Avec des taux de grève de 50 % ou plus dans l’Éducation nationale (60 à 70 % en Seine-Saint-Denis), de 36 % aux Impôts, avec une moyenne de 30 % dans toute la fonction publique, et plus de 20 000 cheminots à Paris, la journée du 8 est bien « un avertissement » social et politique, alors que la confrontation présidentielle bat son plein. En même temps, elle n’est pas - pas encore ? - au niveau d’acuité et d’exigence que la bataille politique nationale exigerait.
Cette journée est à la confluence de trois secteurs en lutte. D’abord, un vrai regain de combativité dans l’Éducation nationale, avec la grève du 18 décembre (secondaire), puis la manifestation du 20 janvier, et des luttes départementales. Ce qui fait dire à Gérard Aschieri (FSU) qu’il serait fou d’espérer « laisser passer l’orage », car « il ne passera pas ». S’ajoute le ras-le-bol salarial des fonctionnaires depuis des années, redoublé de celui des cheminots, en colère contre des suppressions d’emplois et les menaces proférées sur leur régime de retraite. La question salariale - et des richesses, avec notamment le débat fiscal permanent ces derniers jours - est au premier plan depuis la rentrée. Chaque semaine, des conflits éclatent sur les salaires dans le secteur privé. Mais la question des salaires n’était pas parvenue jusqu’ici à se traduire en luttes d’ampleur nationale. La conférence de Villepin, en décembre, a été une opération de diversion que le syndicalisme a été incapable de déjouer.
La défense du service public est également un support de mobilisation, mais de manière quelque peu indirecte chez les personnels. Pourtant, la SNCF est en train de casser son réseau marchandises (fret), au profit de la route, tout en préparant les trains privés. L’école est toujours au cœur d’une vaste offensive idéologique menée par le ministre de Robien (de la méthode de lecture aux décrets sur les horaires, en passant par la réforme administrative des écoles) et par... Ségolène Royal (carte scolaire).

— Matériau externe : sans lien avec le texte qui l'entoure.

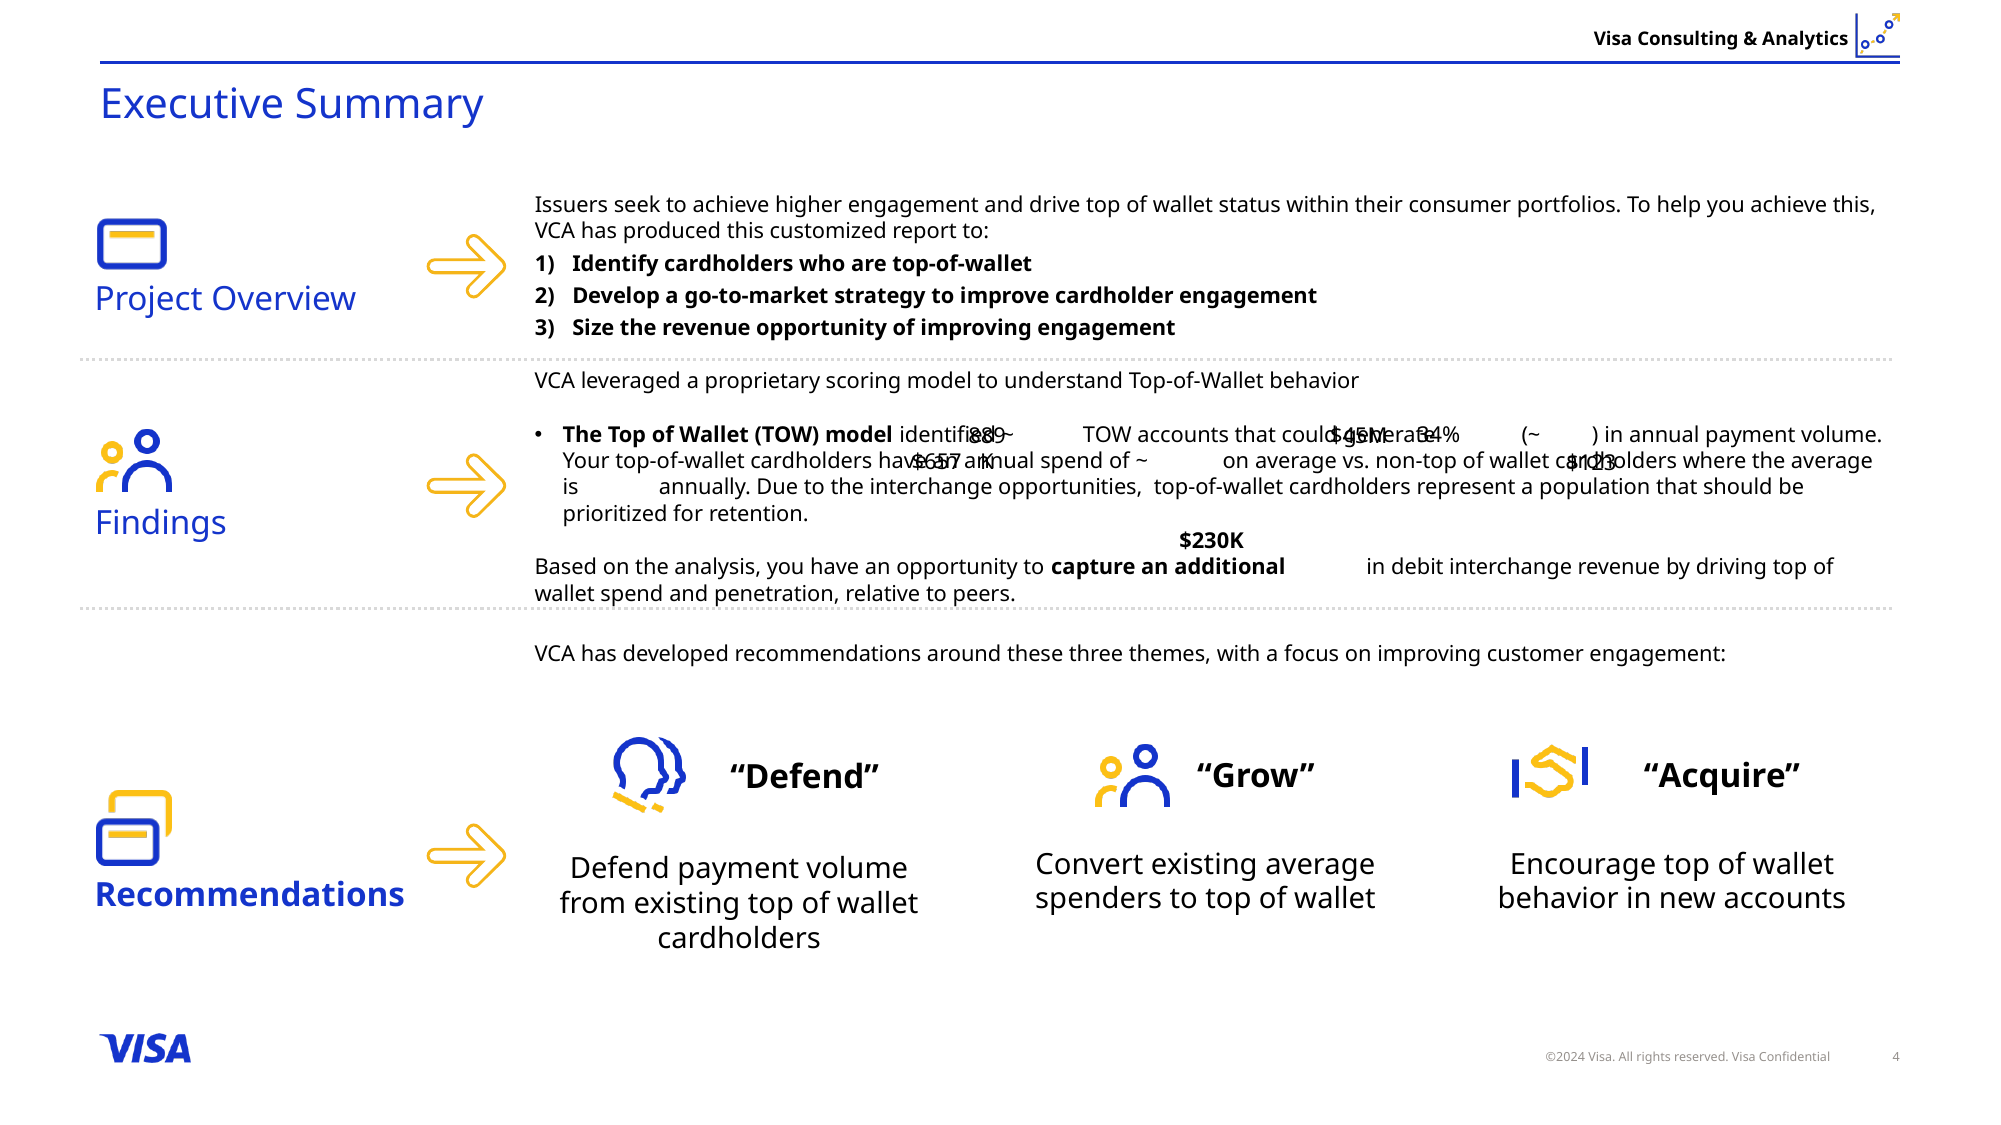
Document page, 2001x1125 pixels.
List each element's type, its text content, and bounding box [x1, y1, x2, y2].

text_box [1094, 737, 1345, 813]
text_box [79, 790, 448, 922]
text_box Defend payment volume from existing top of wallet cardholders [543, 842, 935, 962]
text_box Issuers seek to achieve higher engagement and drive top of wallet status within their consumer portfolios. To help you achieve this, VCA has produced this customized report to: Identify cardholders who are top-of-wallet Develop a go-to-market strategy to improve cardholder engagement Size the revenue opportunity of improving engagement [519, 183, 1895, 348]
title Executive Summary [99, 77, 1900, 117]
text_box $45M [1315, 414, 1417, 455]
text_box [610, 737, 913, 813]
text_box VCA leveraged a proprietary scoring model to understand Top-of-Wallet behavior The Top of Wallet (TOW) model identified ~ TOW accounts that could generate (~ ) in annual payment volume. Your top-of-wallet cardholders have an annual spend of ~ on average vs. non-top of wallet cardholders where the average is annually. Due to the interchange opportunities, top-of-wallet cardholders represent a population that should be prioritized for retention. Based on the analysis, you have an opportunity to capture an additional in debit interchange revenue by driving top of wallet spend and penetration, relative to peers. [519, 359, 1900, 613]
text_box Convert existing average spenders to top of wallet [1009, 837, 1402, 923]
text_box $123 [1540, 440, 1643, 482]
text_box Encourage top of wallet behavior in new accounts [1476, 837, 1868, 923]
picture [448, 823, 507, 889]
picture [427, 234, 507, 299]
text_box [1512, 737, 1846, 813]
text_box VCA has developed recommendations around these three themes, with a focus on improving customer engagement: [519, 632, 1900, 674]
text_box $230K [1160, 518, 1263, 560]
picture [1851, 9, 1903, 62]
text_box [79, 422, 433, 549]
text_box 34% [1387, 412, 1490, 454]
text_box 889K [947, 414, 1027, 482]
picture [433, 453, 507, 519]
picture [99, 1033, 191, 1063]
text_box $657 [886, 440, 988, 482]
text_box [79, 206, 427, 326]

La fonction publique en général est l’une des plus vieilles cibles des libéraux, et de Sarkozy (amaigrissement de l’État, rapport Camdessus), qui « promet » le non-remplacement d’un fonctionnaire en retraite sur deux, anticipé cette année par 15 000 postes supprimés, touchant surtout l’Éducation et Bercy.
Après le 8 février, les syndicats ont prévu de se revoir cette semaine, Il manque cependant à cette journée la portée politique que, par exemple, la grève du 10 mars 2005 annonçait pour le 29 Mai suivant. Et là, la responsabilité est partagée entre l’éclatement de l’offre politique à gauche de Ségolène Royal, et le positionnement attentiste des confédérations syndicales. La CGT a estimé que le 8 février était une « contribution syndicale » au débat électoral. Mais c’est plutôt le minimum syndical, quant au contenu politique. Jean-Daniel Lévy, de l’institut CSA, qui réalise chaque année le baromètre d’audience syndicale, estimait que le syndicalisme devrait se situer « un pas devant » les salariés ; en « aidant les candidats » de par son « expertise », à « influer positivement la campagne » (Le Peuple, de novembre 2006). Or, les syndicats sont plutôt, jusqu’ici, « un pas derrière », et ce n’est pas bon pour leur indépendance authentique. Ce repli, en deçà des enjeux politiques centraux, peut aussi nuire à la hauteur nécessaire de la mobilisation, en émoussant sa portée interprofessionnelle, alors que les salariés sont très conscients de la gravité du moment.
Le 10 mars prochain, la Convergence de défense des services publics organise des états généraux, avec l’appui de plusieurs fédérations syndicales (CGT, FSU, Solidaires) et en interpellant les candidats. C’est une occasion de donner suite au 8 février, en exigeant des réponses claires sur quelques questions dérangeantes concernant les services publics, en France et en Europe.